自粛生活が長引いて、人と会うことが極端に減りました。コロナ禍以前は、友達同士でも家族でも、ちょっと1人になりたいなと、そんな瞬間がそれなりにあったと思います。でも、特に一人暮らしの方、1人の時間がこれだけ続くとそれはそれで堪えます。

孤独について学んだのは、福永武彦の名著『愛の試み』でした。孤独とは人間存在のベースであり、努力なしでも孤独が満たされている状態にあるのは赤ん坊だけ。つまり、赤ちゃんは心から自由に振る舞っても許される、愛される存在であるけれども、自我が目覚めた瞬間から人は自分と向き合い、さまざまな努力をしながら孤独と付き合っていくしかないと、そのように理解しました。

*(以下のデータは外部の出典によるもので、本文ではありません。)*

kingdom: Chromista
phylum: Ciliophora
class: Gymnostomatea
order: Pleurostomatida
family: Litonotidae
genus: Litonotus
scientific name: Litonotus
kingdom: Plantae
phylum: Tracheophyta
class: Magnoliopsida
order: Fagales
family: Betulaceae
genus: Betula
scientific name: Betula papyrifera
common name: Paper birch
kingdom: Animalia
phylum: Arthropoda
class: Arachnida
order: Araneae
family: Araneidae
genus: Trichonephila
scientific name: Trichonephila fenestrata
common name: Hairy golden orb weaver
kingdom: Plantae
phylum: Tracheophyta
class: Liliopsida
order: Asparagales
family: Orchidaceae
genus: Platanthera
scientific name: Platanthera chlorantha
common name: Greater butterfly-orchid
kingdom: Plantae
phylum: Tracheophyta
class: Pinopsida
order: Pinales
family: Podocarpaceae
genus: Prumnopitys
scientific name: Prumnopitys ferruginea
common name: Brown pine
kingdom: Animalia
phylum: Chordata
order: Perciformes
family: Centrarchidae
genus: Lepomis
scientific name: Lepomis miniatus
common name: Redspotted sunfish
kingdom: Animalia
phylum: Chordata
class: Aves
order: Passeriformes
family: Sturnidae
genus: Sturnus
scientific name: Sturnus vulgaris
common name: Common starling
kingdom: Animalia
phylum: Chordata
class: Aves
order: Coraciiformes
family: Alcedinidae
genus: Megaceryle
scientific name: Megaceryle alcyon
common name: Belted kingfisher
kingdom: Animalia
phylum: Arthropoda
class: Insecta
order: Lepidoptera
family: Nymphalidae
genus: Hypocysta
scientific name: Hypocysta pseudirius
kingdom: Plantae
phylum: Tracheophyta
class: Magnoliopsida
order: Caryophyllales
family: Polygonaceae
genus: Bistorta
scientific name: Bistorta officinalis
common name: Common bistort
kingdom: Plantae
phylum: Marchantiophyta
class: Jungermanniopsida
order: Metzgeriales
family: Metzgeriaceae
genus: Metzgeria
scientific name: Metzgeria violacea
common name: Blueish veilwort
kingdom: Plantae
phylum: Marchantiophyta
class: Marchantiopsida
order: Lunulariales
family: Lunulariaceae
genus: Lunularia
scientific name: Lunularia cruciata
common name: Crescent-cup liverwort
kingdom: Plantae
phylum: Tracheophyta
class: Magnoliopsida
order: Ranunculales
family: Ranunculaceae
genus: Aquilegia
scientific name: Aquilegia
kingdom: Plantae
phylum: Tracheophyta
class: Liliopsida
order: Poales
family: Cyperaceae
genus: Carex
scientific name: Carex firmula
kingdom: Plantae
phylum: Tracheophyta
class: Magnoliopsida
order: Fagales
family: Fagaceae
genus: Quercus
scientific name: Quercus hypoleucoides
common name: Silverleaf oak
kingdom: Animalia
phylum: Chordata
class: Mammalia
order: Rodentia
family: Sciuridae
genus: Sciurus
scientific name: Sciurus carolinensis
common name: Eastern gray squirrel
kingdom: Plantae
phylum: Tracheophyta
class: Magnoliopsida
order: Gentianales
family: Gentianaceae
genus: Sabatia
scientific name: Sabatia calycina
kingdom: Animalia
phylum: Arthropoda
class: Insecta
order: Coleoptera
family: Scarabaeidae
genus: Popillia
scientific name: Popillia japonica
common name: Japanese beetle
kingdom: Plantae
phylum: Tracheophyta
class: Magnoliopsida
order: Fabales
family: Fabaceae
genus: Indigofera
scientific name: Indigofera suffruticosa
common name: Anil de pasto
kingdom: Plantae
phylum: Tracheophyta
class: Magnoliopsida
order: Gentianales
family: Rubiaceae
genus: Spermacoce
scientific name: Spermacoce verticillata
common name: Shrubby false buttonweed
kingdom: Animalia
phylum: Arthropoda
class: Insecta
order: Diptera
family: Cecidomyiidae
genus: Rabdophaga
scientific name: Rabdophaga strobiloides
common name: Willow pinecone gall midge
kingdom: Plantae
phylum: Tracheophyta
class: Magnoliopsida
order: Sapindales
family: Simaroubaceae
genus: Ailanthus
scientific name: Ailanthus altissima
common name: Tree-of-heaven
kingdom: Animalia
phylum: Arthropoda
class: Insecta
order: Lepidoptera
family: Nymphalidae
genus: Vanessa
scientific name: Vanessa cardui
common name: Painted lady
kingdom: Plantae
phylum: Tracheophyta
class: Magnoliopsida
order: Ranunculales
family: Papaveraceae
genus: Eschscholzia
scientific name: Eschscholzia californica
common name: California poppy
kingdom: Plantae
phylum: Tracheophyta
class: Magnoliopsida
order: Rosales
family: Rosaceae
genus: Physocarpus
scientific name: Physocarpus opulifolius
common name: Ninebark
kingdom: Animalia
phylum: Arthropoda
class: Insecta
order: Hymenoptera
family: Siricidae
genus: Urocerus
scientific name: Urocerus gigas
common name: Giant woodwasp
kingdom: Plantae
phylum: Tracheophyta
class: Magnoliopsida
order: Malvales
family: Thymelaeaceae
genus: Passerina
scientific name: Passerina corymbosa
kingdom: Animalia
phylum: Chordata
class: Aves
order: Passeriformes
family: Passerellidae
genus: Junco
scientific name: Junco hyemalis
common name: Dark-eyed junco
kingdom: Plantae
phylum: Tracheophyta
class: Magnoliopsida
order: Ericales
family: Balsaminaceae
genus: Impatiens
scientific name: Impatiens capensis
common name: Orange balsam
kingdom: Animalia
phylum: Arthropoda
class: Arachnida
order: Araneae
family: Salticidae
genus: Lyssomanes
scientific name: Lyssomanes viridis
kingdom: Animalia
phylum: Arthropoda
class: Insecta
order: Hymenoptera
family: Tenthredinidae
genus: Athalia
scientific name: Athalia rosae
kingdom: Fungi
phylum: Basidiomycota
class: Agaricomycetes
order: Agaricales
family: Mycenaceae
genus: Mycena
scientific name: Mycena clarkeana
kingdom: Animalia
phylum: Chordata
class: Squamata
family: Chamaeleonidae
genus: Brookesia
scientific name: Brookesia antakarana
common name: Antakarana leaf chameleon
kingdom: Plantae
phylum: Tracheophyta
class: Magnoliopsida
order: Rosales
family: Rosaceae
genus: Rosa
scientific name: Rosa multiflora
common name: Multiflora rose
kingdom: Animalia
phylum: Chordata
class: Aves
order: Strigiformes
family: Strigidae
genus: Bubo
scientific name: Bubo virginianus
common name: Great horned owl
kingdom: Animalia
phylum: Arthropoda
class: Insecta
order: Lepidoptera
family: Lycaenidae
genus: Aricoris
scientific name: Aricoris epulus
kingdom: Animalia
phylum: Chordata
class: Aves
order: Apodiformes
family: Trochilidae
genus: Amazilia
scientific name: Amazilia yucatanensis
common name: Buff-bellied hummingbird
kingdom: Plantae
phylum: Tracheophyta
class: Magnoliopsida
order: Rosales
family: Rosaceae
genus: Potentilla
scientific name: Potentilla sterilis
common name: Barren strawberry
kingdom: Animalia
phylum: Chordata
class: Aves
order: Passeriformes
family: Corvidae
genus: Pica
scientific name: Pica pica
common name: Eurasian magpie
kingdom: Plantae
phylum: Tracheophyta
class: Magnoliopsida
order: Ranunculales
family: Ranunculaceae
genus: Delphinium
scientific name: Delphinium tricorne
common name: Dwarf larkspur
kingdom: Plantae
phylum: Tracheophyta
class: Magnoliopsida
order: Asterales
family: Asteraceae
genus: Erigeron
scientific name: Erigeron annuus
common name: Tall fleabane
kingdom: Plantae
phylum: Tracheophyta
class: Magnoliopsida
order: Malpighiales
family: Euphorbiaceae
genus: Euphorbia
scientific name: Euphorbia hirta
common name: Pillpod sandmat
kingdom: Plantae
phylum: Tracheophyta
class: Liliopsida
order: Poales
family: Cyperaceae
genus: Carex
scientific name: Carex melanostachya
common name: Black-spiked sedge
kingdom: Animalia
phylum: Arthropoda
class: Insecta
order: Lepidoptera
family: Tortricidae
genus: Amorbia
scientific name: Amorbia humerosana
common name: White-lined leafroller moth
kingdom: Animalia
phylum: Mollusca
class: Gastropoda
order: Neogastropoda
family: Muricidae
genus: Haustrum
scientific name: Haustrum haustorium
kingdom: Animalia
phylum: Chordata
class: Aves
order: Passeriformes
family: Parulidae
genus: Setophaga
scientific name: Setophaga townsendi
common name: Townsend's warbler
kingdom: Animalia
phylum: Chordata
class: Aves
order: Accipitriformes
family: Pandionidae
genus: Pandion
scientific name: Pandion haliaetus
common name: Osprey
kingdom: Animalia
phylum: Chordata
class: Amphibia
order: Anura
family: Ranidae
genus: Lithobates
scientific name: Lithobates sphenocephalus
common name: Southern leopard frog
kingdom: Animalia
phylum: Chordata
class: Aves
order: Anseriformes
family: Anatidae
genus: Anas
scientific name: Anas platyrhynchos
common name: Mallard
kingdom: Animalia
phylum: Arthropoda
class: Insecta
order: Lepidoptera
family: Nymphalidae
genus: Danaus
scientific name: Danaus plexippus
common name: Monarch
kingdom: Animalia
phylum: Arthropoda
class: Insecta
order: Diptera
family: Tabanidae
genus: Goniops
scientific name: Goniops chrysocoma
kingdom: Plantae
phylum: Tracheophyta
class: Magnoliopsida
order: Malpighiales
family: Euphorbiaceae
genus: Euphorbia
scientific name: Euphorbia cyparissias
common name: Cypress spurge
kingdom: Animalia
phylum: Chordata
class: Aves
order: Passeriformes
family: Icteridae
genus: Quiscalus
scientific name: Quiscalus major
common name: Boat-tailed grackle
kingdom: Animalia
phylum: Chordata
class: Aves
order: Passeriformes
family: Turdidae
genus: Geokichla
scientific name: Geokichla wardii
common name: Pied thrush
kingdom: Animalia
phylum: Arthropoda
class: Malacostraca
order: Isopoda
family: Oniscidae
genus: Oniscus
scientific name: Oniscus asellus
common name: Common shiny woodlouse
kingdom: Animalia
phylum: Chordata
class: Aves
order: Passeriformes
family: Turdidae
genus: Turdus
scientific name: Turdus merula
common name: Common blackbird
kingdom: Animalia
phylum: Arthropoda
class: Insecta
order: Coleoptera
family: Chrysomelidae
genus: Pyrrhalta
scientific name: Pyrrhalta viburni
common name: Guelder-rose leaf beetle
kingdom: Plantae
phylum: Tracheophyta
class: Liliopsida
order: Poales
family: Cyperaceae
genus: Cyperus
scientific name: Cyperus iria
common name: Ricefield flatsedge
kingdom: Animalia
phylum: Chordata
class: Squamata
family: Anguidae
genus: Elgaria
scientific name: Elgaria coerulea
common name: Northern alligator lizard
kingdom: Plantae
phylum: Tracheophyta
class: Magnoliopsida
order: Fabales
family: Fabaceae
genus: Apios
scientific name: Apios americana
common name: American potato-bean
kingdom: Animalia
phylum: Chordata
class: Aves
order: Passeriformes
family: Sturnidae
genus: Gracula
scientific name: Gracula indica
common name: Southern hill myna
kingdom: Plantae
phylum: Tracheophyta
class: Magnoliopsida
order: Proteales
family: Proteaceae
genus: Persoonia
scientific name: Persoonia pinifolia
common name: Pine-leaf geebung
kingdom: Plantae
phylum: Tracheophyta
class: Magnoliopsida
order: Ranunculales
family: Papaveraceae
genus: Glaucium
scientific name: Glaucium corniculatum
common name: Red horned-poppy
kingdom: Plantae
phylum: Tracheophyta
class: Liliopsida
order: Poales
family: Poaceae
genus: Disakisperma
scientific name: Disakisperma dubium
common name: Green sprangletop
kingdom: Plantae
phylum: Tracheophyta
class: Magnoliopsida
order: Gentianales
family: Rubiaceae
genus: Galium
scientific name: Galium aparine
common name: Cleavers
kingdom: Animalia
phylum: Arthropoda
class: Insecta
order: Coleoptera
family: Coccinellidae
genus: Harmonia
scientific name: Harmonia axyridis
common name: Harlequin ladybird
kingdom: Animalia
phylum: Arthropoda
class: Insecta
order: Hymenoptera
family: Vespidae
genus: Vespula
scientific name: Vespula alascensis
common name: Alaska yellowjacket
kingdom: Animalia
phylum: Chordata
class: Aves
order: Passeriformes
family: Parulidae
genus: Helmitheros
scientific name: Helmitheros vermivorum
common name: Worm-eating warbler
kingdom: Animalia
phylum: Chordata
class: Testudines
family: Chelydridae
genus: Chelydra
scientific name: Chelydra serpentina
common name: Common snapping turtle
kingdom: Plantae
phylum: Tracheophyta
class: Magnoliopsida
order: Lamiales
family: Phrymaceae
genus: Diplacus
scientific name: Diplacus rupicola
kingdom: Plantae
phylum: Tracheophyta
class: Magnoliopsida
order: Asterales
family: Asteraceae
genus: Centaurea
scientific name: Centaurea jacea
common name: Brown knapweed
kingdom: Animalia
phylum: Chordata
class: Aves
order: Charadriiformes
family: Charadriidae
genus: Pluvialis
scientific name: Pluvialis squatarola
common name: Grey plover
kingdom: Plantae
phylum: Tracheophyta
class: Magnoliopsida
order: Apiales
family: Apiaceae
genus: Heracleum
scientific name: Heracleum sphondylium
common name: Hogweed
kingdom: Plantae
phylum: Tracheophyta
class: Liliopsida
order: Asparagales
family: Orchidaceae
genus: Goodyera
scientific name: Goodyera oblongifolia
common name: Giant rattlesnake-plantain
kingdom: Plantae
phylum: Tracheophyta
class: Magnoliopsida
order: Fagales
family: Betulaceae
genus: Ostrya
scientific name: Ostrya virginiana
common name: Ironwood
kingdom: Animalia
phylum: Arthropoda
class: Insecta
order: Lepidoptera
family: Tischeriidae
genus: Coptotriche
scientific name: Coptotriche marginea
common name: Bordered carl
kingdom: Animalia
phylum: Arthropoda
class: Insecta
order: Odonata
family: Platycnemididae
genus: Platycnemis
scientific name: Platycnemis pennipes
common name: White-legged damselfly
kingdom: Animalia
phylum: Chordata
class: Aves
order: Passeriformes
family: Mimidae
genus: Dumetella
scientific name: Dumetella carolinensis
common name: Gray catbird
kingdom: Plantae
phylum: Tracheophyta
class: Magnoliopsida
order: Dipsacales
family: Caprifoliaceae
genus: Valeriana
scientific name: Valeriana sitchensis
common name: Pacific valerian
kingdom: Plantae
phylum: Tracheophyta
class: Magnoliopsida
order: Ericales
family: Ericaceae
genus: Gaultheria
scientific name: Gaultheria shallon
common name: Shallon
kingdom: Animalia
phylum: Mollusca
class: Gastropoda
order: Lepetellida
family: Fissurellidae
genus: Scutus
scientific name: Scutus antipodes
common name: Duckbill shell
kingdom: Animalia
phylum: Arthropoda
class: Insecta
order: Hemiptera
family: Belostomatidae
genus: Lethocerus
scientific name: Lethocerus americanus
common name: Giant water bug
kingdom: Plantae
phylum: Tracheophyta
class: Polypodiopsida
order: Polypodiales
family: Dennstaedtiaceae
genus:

人間は、成長し社会化していくとともに何らかのコミュニティーに所属し、人と出会い、コミュニケーションをとりながら孤独を埋め合わせる、あるいは孤独を豊かな存在にしていく、そんな存在です。時に対立したり、鬱陶しかったりしますが、いざ所属するコミュニティーの存在が無くなってしまえは、目の前には茫漠たる孤独が広がっていくだけです。

現代社会に生きる私たちの、等身大の孤独を描いた画家、エドワード・ホッパー(1882〜1967年)。とても人気のあるアーティストですが、ホッパーの絵の魅力は《誰もが知っている》心象風景にあると思います。友人と一緒にいてもなぜか寂しい、あるいは賑やかで楽し気な場所にいても心の中では全く別のことを考えている、でもその理由にはなかなか自覚的になれない。そんな寂寥感は現代人特有のものであり、孤独との向き合い方にその原因はあると思います。

ホッパーの絵には物語があり、そのどれもが強度をもっています。つまり、話の先が知りたくなるのです。舞台はいい感じのレストランだったり、高級ホテルだったり、大人のための場所。登場人物はミニマムに設定され、経済的に自立した人間に思えます。必要なものは手に入れたけれど、それでもなお満たされない、そこに鑑賞者はある種の共感をもち、自分のストーリーを重ね合わせます。 奥行きのある物語と共感性、現代人がアートに求める本質は、そんなところにあるのではないでしょうか。